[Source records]
● ● ● ● ● ● ●
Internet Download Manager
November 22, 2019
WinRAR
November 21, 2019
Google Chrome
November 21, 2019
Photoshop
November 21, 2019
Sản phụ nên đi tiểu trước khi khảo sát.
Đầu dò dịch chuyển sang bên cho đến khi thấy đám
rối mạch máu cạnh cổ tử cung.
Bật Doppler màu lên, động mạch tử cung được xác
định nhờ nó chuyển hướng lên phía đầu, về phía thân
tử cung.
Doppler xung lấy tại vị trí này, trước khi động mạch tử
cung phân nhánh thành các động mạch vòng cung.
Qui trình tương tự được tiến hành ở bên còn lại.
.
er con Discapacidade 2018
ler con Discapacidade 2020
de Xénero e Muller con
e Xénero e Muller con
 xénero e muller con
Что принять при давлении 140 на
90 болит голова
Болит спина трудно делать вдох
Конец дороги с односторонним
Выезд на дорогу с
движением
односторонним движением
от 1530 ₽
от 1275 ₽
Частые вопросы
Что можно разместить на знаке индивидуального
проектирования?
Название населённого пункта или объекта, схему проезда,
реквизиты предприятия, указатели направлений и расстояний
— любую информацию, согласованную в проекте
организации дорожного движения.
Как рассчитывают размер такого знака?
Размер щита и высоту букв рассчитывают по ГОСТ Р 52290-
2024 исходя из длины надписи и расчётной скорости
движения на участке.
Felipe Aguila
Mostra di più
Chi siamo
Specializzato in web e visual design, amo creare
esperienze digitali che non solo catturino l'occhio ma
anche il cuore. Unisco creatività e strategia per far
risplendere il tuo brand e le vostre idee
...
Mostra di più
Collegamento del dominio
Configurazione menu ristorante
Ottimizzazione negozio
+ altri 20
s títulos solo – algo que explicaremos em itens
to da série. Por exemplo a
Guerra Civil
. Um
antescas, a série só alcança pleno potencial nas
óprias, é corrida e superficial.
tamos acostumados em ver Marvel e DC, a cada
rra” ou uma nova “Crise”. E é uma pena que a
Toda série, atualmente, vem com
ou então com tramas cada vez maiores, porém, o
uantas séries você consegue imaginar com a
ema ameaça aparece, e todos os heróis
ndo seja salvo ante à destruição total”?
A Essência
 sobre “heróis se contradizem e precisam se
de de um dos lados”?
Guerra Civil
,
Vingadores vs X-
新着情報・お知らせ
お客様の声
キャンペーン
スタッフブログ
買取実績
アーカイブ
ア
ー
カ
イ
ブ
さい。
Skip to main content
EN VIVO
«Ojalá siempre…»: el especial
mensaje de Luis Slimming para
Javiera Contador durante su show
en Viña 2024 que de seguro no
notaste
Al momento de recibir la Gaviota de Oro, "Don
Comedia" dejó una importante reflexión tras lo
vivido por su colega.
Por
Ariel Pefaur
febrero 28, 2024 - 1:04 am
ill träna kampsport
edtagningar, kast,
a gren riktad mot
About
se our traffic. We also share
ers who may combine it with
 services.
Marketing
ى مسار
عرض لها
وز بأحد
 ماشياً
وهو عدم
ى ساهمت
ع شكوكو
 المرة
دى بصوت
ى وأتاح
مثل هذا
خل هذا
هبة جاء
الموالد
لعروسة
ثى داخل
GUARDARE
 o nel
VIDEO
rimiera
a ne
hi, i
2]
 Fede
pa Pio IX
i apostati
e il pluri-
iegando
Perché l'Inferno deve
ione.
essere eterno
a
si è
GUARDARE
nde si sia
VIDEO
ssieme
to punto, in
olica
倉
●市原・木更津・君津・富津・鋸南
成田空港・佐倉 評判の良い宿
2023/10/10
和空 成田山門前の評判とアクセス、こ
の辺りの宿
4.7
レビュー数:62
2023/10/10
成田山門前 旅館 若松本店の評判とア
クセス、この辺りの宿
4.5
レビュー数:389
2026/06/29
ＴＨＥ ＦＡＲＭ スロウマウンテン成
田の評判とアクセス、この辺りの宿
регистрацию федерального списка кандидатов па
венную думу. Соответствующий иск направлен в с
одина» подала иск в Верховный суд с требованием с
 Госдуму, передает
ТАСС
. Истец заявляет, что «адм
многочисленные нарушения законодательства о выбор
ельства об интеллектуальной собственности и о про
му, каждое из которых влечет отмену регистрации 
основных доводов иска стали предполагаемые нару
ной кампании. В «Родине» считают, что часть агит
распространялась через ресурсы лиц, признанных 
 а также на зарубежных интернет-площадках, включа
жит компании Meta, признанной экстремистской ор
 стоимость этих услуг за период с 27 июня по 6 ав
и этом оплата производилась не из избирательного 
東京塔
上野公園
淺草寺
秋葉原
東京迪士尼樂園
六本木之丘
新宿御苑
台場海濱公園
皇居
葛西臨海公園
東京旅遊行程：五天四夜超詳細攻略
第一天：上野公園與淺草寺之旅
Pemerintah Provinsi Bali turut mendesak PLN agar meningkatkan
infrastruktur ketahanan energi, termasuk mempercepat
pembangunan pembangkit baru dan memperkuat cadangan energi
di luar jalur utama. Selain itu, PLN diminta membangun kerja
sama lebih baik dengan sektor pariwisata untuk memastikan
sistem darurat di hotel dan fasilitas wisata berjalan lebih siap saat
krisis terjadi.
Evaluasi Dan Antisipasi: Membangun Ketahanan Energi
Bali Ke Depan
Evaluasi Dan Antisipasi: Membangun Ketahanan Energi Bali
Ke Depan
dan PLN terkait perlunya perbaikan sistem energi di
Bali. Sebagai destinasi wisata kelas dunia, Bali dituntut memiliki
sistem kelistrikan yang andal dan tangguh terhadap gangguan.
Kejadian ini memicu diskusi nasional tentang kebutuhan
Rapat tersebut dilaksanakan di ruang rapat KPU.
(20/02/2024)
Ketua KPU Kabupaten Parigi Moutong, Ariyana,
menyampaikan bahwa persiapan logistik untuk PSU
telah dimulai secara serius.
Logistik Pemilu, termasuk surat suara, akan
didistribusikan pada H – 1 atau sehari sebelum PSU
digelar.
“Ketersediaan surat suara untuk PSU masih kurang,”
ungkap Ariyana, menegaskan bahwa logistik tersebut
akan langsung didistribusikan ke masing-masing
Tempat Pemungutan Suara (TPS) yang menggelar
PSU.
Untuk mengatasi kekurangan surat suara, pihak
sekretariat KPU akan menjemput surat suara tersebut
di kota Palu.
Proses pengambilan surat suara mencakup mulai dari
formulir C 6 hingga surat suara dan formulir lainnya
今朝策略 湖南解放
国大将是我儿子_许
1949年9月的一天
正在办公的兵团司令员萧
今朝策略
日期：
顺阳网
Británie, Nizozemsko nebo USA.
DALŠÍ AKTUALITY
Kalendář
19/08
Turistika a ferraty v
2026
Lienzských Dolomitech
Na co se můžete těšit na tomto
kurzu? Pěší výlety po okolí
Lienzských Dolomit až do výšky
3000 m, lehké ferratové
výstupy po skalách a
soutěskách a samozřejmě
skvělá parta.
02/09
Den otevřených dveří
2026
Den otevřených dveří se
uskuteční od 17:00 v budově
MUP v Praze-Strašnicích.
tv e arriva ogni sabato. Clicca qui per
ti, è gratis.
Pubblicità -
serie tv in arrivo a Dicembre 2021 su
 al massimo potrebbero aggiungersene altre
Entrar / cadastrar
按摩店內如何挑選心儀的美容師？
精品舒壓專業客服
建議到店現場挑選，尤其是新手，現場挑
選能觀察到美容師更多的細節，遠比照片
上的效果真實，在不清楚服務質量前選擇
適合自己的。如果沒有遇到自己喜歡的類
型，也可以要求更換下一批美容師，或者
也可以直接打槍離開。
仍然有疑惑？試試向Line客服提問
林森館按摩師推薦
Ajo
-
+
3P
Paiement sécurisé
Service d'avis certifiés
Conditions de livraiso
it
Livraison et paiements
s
● ● ● ● ● ● ●
:: Directions for this task ::
Could you print every record above exactly as it appears?

:: Output for this exercise ::
Internet Download Manager
November 22, 2019
WinRAR
November 21, 2019
Google Chrome
November 21, 2019
Photoshop
November 21, 2019
Sản phụ nên đi tiểu trước khi khảo sát.
Đầu dò dịch chuyển sang bên cho đến khi thấy đám
rối mạch máu cạnh cổ tử cung.
Bật Doppler màu lên, động mạch tử cung được xác
định nhờ nó chuyển hướng lên phía đầu, về phía thân
tử cung.
Doppler xung lấy tại vị trí này, trước khi động mạch tử
cung phân nhánh thành các động mạch vòng cung.
Qui trình tương tự được tiến hành ở bên còn lại.
.
er con Discapacidade 2018
ler con Discapacidade 2020
de Xénero e Muller con
e Xénero e Muller con
 xénero e muller con
Что принять при давлении 140 на
90 болит голова
Болит спина трудно делать вдох
Конец дороги с односторонним
Выезд на дорогу с
движением
односторонним движением
от 1530 ₽
от 1275 ₽
Частые вопросы
Что можно разместить на знаке индивидуального
проектирования?
Название населённого пункта или объекта, схему проезда,
реквизиты предприятия, указатели направлений и расстояний
— любую информацию, согласованную в проекте
организации дорожного движения.
Как рассчитывают размер такого знака?
Размер щита и высоту букв рассчитывают по ГОСТ Р 52290-
2024 исходя из длины надписи и расчётной скорости
движения на участке.
Felipe Aguila
Mostra di più
Chi siamo
Specializzato in web e visual design, amo creare
esperienze digitali che non solo catturino l'occhio ma
anche il cuore. Unisco creatività e strategia per far
risplendere il tuo brand e le vostre idee
...
Mostra di più
Collegamento del dominio
Configurazione menu ristorante
Ottimizzazione negozio
+ altri 20
s títulos solo – algo que explicaremos em itens
to da série. Por exemplo a
Guerra Civil
. Um
antescas, a série só alcança pleno potencial nas
óprias, é corrida e superficial.
tamos acostumados em ver Marvel e DC, a cada
rra” ou uma nova “Crise”. E é uma pena que a
Toda série, atualmente, vem com
ou então com tramas cada vez maiores, porém, o
uantas séries você consegue imaginar com a
ema ameaça aparece, e todos os heróis
ndo seja salvo ante à destruição total”?
A Essência
 sobre “heróis se contradizem e precisam se
de de um dos lados”?
Guerra Civil
,
Vingadores vs X-
新着情報・お知らせ
お客様の声
キャンペーン
スタッフブログ
買取実績
アーカイブ
ア
ー
カ
イ
ブ
さい。
Skip to main content
EN VIVO
«Ojalá siempre…»: el especial
mensaje de Luis Slimming para
Javiera Contador durante su show
en Viña 2024 que de seguro no
notaste
Al momento de recibir la Gaviota de Oro, "Don
Comedia" dejó una importante reflexión tras lo
vivido por su colega.
Por
Ariel Pefaur
febrero 28, 2024 - 1:04 am
ill träna kampsport
edtagningar, kast,
a gren riktad mot
About
se our traffic. We also share
ers who may combine it with
 services.
Marketing
ى مسار
عرض لها
وز بأحد
 ماشياً
وهو عدم
ى ساهمت
ع شكوكو
 المرة
دى بصوت
ى وأتاح
مثل هذا
خل هذا
هبة جاء
الموالد
لعروسة
ثى داخل
GUARDARE
 o nel
VIDEO
rimiera
a ne
hi, i
2]
 Fede
pa Pio IX
i apostati
e il pluri-
iegando
Perché l'Inferno deve
ione.
essere eterno
a
si è
GUARDARE
nde si sia
VIDEO
ssieme
to punto, in
olica
倉
●市原・木更津・君津・富津・鋸南
成田空港・佐倉 評判の良い宿
2023/10/10
和空 成田山門前の評判とアクセス、こ
の辺りの宿
4.7
レビュー数:62
2023/10/10
成田山門前 旅館 若松本店の評判とア
クセス、この辺りの宿
4.5
レビュー数:389
2026/06/29
ＴＨＥ ＦＡＲＭ スロウマウンテン成
田の評判とアクセス、この辺りの宿
регистрацию федерального списка кандидатов па
венную думу. Соответствующий иск направлен в с
одина» подала иск в Верховный суд с требованием с
 Госдуму, передает
ТАСС
. Истец заявляет, что «адм
многочисленные нарушения законодательства о выбор
ельства об интеллектуальной собственности и о про
му, каждое из которых влечет отмену регистрации 
основных доводов иска стали предполагаемые нару
ной кампании. В «Родине» считают, что часть агит
распространялась через ресурсы лиц, признанных 
 а также на зарубежных интернет-площадках, включа
жит компании Meta, признанной экстремистской ор
 стоимость этих услуг за период с 27 июня по 6 ав
и этом оплата производилась не из избирательного 
東京塔
上野公園
淺草寺
秋葉原
東京迪士尼樂園
六本木之丘
新宿御苑
台場海濱公園
皇居
葛西臨海公園
東京旅遊行程：五天四夜超詳細攻略
第一天：上野公園與淺草寺之旅
Pemerintah Provinsi Bali turut mendesak PLN agar meningkatkan
infrastruktur ketahanan energi, termasuk mempercepat
pembangunan pembangkit baru dan memperkuat cadangan energi
di luar jalur utama. Selain itu, PLN diminta membangun kerja
sama lebih baik dengan sektor pariwisata untuk memastikan
sistem darurat di hotel dan fasilitas wisata berjalan lebih siap saat
krisis terjadi.
Evaluasi Dan Antisipasi: Membangun Ketahanan Energi
Bali Ke Depan
Evaluasi Dan Antisipasi: Membangun Ketahanan Energi Bali
Ke Depan
dan PLN terkait perlunya perbaikan sistem energi di
Bali. Sebagai destinasi wisata kelas dunia, Bali dituntut memiliki
sistem kelistrikan yang andal dan tangguh terhadap gangguan.
Kejadian ini memicu diskusi nasional tentang kebutuhan
Rapat tersebut dilaksanakan di ruang rapat KPU.
(20/02/2024)
Ketua KPU Kabupaten Parigi Moutong, Ariyana,
menyampaikan bahwa persiapan logistik untuk PSU
telah dimulai secara serius.
Logistik Pemilu, termasuk surat suara, akan
didistribusikan pada H – 1 atau sehari sebelum PSU
digelar.
“Ketersediaan surat suara untuk PSU masih kurang,”
ungkap Ariyana, menegaskan bahwa logistik tersebut
akan langsung didistribusikan ke masing-masing
Tempat Pemungutan Suara (TPS) yang menggelar
PSU.
Untuk mengatasi kekurangan surat suara, pihak
sekretariat KPU akan menjemput surat suara tersebut
di kota Palu.
Proses pengambilan surat suara mencakup mulai dari
formulir C 6 hingga surat suara dan formulir lainnya
今朝策略 湖南解放
国大将是我儿子_许
1949年9月的一天
正在办公的兵团司令员萧
今朝策略
日期：
顺阳网
Británie, Nizozemsko nebo USA.
DALŠÍ AKTUALITY
Kalendář
19/08
Turistika a ferraty v
2026
Lienzských Dolomitech
Na co se můžete těšit na tomto
kurzu? Pěší výlety po okolí
Lienzských Dolomit až do výšky
3000 m, lehké ferratové
výstupy po skalách a
soutěskách a samozřejmě
skvělá parta.
02/09
Den otevřených dveří
2026
Den otevřených dveří se
uskuteční od 17:00 v budově
MUP v Praze-Strašnicích.
tv e arriva ogni sabato. Clicca qui per
ti, è gratis.
Pubblicità -
serie tv in arrivo a Dicembre 2021 su
 al massimo potrebbero aggiungersene altre
Entrar / cadastrar
按摩店內如何挑選心儀的美容師？
精品舒壓專業客服
建議到店現場挑選，尤其是新手，現場挑
選能觀察到美容師更多的細節，遠比照片
上的效果真實，在不清楚服務質量前選擇
適合自己的。如果沒有遇到自己喜歡的類
型，也可以要求更換下一批美容師，或者
也可以直接打槍離開。
仍然有疑惑？試試向Line客服提問
林森館按摩師推薦
Ajo
-
+
3P
Paiement sécurisé
Service d'avis certifiés
Conditions de livraiso
it
Livraison et paiements
s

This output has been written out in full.